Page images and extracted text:
········

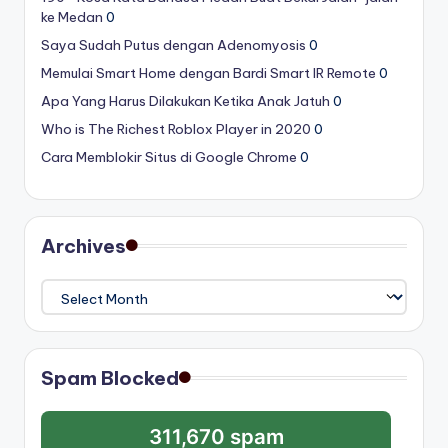
ke Medan
0
Saya Sudah Putus dengan Adenomyosis
0
Memulai Smart Home dengan Bardi Smart IR Remote
0
Apa Yang Harus Dilakukan Ketika Anak Jatuh
0
Who is The Richest Roblox Player in 2020
0
Cara Memblokir Situs di Google Chrome
0
Archives
Archives
Spam Blocked
311,670 spam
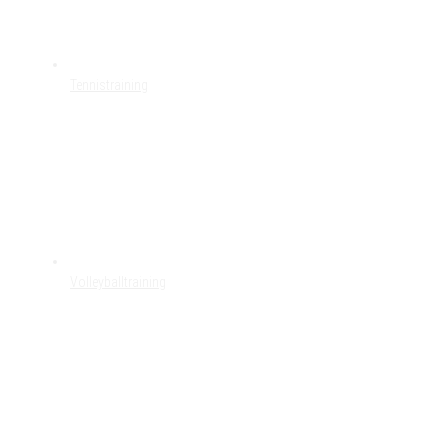
Tennistraining
Volleyballtraining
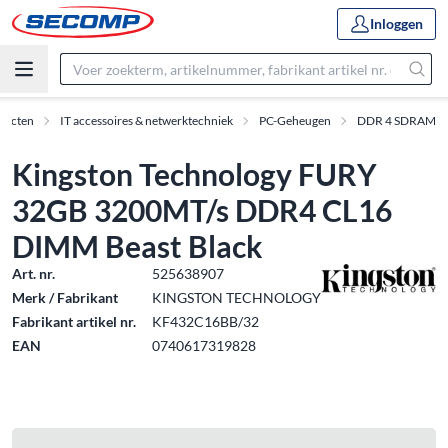
Inloggen
ducten
IT accessoires & netwerktechniek
PC-Geheugen
DDR 4 SDRAM
Kingston Technology FURY
32GB 3200MT/s DDR4 CL16
DIMM Beast Black
Art. nr.
525638907
Merk / Fabrikant
KINGSTON TECHNOLOGY
Fabrikant artikel nr.
KF432C16BB/32
EAN
0740617319828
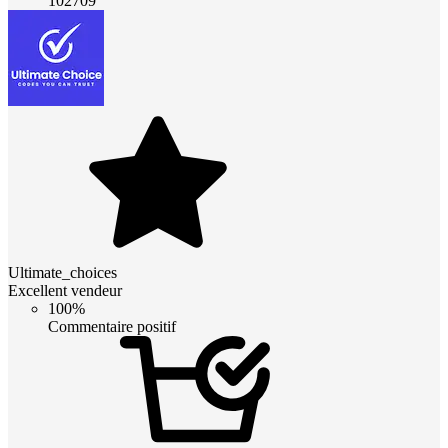
102709
Ultimate_choices
Excellent vendeur
100%
Commentaire positif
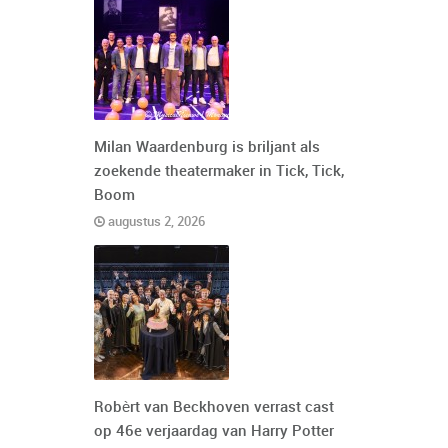
Milan Waardenburg is briljant als
zoekende theatermaker in Tick, Tick,
Boom
augustus 2, 2026
Robèrt van Beckhoven verrast cast
op 46e verjaardag van Harry Potter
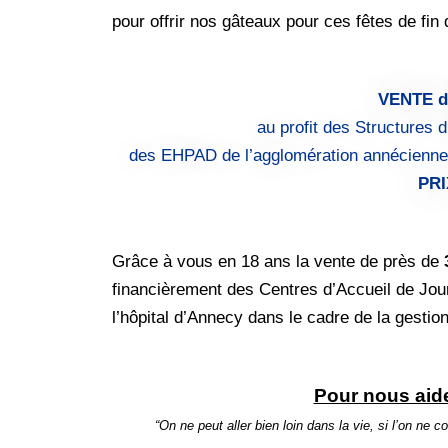
pour offrir nos gâteaux pour ces fêtes de fin
VENTE d
au profit des Structures 
des EHPAD de l’agglomération annécienne
PRI
Grâce à vous en 18 ans la vente de près de
financièrement des Centres d’Accueil de Jou
l’hôpital d’Annecy dans le cadre de la gesti
Pour nous aid
“On ne peut aller bien loin dans la vie, si l’on n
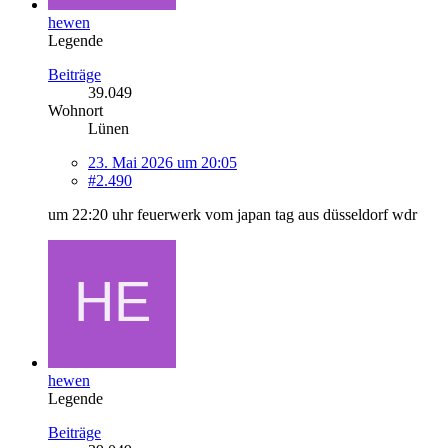
hewen
Legende
Beiträge
39.049
Wohnort
Lünen
23. Mai 2026 um 20:05
#2.490
um 22:20 uhr feuerwerk vom japan tag aus düsseldorf wdr
hewen
Legende
Beiträge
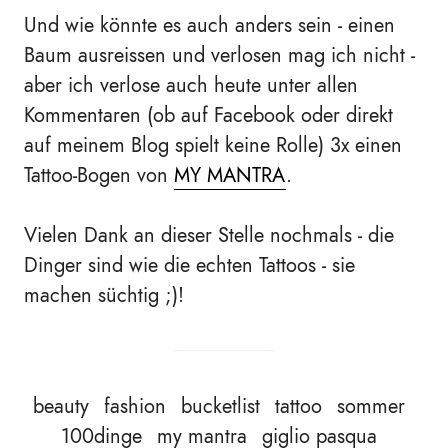
Und wie könnte es auch anders sein - einen
Baum ausreissen und verlosen mag ich nicht -
aber ich verlose auch heute unter allen
Kommentaren (ob auf Facebook oder direkt
auf meinem Blog spielt keine Rolle) 3x einen
Tattoo-Bogen von
MY MANTRA
.
Vielen Dank an dieser Stelle nochmals - die
Dinger sind wie die echten Tattoos - sie
machen süchtig ;)!
beauty
fashion
bucketlist
tattoo
sommer
100dinge
my mantra
giglio pasqua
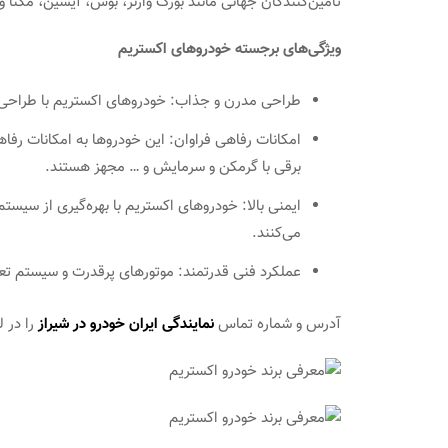
تامین‌کنندگان جهانی مانند بورگ وارنر، بوش، آیسین، مگنا 
ویژگی‌های برجسته خودروهای اکستریم
طراحی مدرن و جذاب: خودروهای اکستریم با طراحی زیب
امکانات رفاهی فراوان: این خودروها به امکانات رفا
برقی با گرمکن و سرمایش و … مجهز هستند.
ایمنی بالا: خودروهای اکستریم با بهره‌گیری از سیست
می‌کنند.
عملکرد فنی قدرتمند: موتورهای پرقدرت و سیستم تع
آدرس و شماره تماس
نمایندگی ایران خودرو در شیراز
را در 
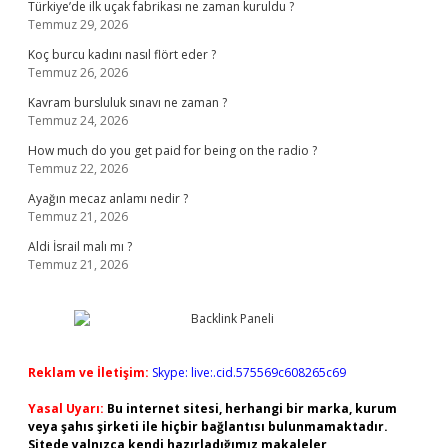
Türkiye’de ilk uçak fabrikası ne zaman kuruldu ?
Temmuz 29, 2026
Koç burcu kadını nasıl flört eder ?
Temmuz 26, 2026
Kavram bursluluk sınavı ne zaman ?
Temmuz 24, 2026
How much do you get paid for being on the radio ?
Temmuz 22, 2026
Ayağın mecaz anlamı nedir ?
Temmuz 21, 2026
Aldi İsrail malı mı ?
Temmuz 21, 2026
Reklam ve İletişim:
Skype: live:.cid.575569c608265c69
Yasal Uyarı:
Bu internet sitesi, herhangi bir marka, kurum
veya şahıs şirketi ile hiçbir bağlantısı bulunmamaktadır.
Sitede yalnızca kendi hazırladığımız makaleler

········

Pick out each line of the listing above that contains the word "اکستریم".

ویژگی‌های برجسته خودروهای اکستریم
طراحی مدرن و جذاب: خودروهای اکستریم با طراحی زیب
ایمنی بالا: خودروهای اکستریم با بهره‌گیری از سیست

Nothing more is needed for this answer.